Eso fue lo que dije al inspector de inmigración cuando vine con mi visa de turista y que cuando me preguntó que cuando pensaba volver, le informé que pensaba quedarme.  La pregunta que me hizo fue por qué no quiere volver, y le dije que tenía miedo a mi vida y la de mi familia, recuerdo que me dijo, esa es la respuesta correcta para la solicitud de asilo, bienvenido a Estados Unidos.

Cuando el Mariel, consideré que era mi deber el cooperar con la invasión que Fidel había descargado en esta comunidad y serví de voluntario en el servicio inmigratorio en las facilidades de Opa Locka.  Nunca me sentí más orgulloso de los cubanos que vivían en Miami en aquella época, los voluntarios sobraban, profesionales de la medicina, traductores, trabajadores comunes, la comida sobraba donada por los diferentes restaurantes y las iglesias servían a los nuevos inmigrantes con ropa y ayuda monetaria.

Pero no puedo decir que fue algo agradable, en las entrevistas pude apreciar lo que comenzaba a perfilarse como los nuevos asilados, que propiamente no eran políticos.  A la pregunta de por qué venían, la respuesta de la mayoría era “es que usted no sabe lo mala que está la cosa, allá no hay de nada”

A la pregunta que si eran miembros de comité de defensa, la mayoría contestaba que “no me quedaba más remedio”.  Pero recuerdo a uno que contestó, no, yo no era del comité de defensa, el comité de defensa me vigilaba a mí.  O sea que la respuesta de que no le quedaba más remedio no era válida, como no era válida para pedir asilo político la escasez ya que escasez hay en muchos países y eso no da derecho a asilo político.

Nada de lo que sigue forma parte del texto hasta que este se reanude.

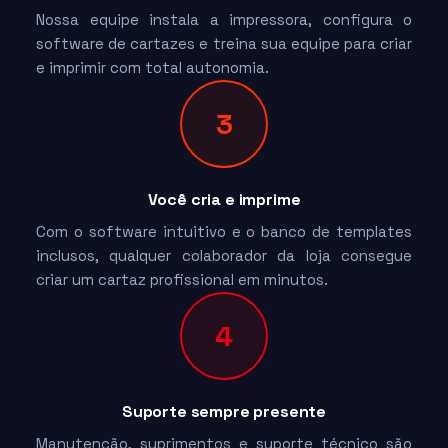
Nossa equipe instala a impressora, configura o
software de cartazes e treina sua equipe para criar
e imprimir com total autonomia.
3
Você cria e imprime
Com o software intuitivo e o banco de templates
inclusos, qualquer colaborador da loja consegue
criar um cartaz profissional em minutos.
4
Suporte sempre presente
Manutenção, suprimentos e suporte técnico são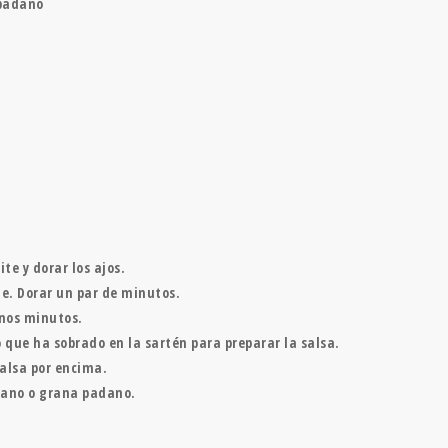
padano
te y dorar los ajos.
ile. Dorar un par de minutos.
unos minutos.
 que ha sobrado en la sartén para preparar la salsa.
salsa por encima.
sano o grana padano.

Hace años del Mariel, y no todos eran asilados económicos, había un buen número de asilados políticos, sobre todos los que fueron puestos en los botes por ser escoria religiosa.

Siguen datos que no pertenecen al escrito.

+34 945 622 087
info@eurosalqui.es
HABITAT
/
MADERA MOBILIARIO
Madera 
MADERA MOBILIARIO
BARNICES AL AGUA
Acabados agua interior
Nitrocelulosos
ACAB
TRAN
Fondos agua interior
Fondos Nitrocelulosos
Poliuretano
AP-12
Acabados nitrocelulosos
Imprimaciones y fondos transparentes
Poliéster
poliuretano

Pero según han pasado los años, cuando pregunto a un recién llegado, por qué vino, hace mucho tiempo que la respuesta única es una letanía sobre lo difícil que es la vida en Cuba porque “no hay de nada”.

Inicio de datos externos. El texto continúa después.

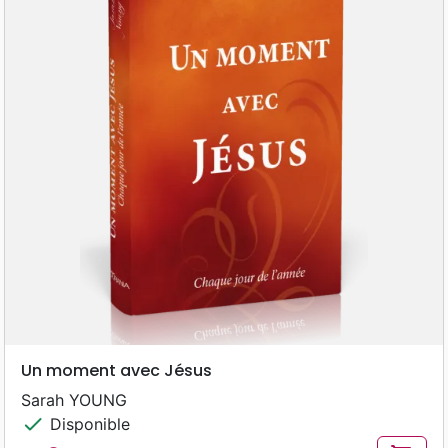
Un moment avec Jésus
Sarah YOUNG
check
Disponible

Hace mucho tiempo que no veo alguien que tenga miedo por su vida en Cuba que es la razón del asilo político, todo lo contrario, desde que llegan están pensando en volver de paseo.

Deben de existir asilados políticos, pero estos siempre pueden probarlo individualmente, la ley de ajuste cubano que fue una ley en una época en que la mayoría de los asilados venían por miedo a su vida, ya no existe como no hay un motivo para su existencia para los cubanos hoy como grupo.

Cuando expreso mi oposición a la ley de ajuste cubano, me dicen que es muy sabroso porque ya estoy aquí.  Pero es que aunque el hambre y el miedo, el problema no es de cuando vinimos, el problema no es si estamos en Cuba o ya estamos en los Estados Unidos, el problema por qué decidimos abandonar la patria que nos vio nacer y emigrar a otro país, porque si es por problemas económicos, en cualquier país según las leyes migratorias tienes que coger cola y si quieres ser chulo, búscate otra puta.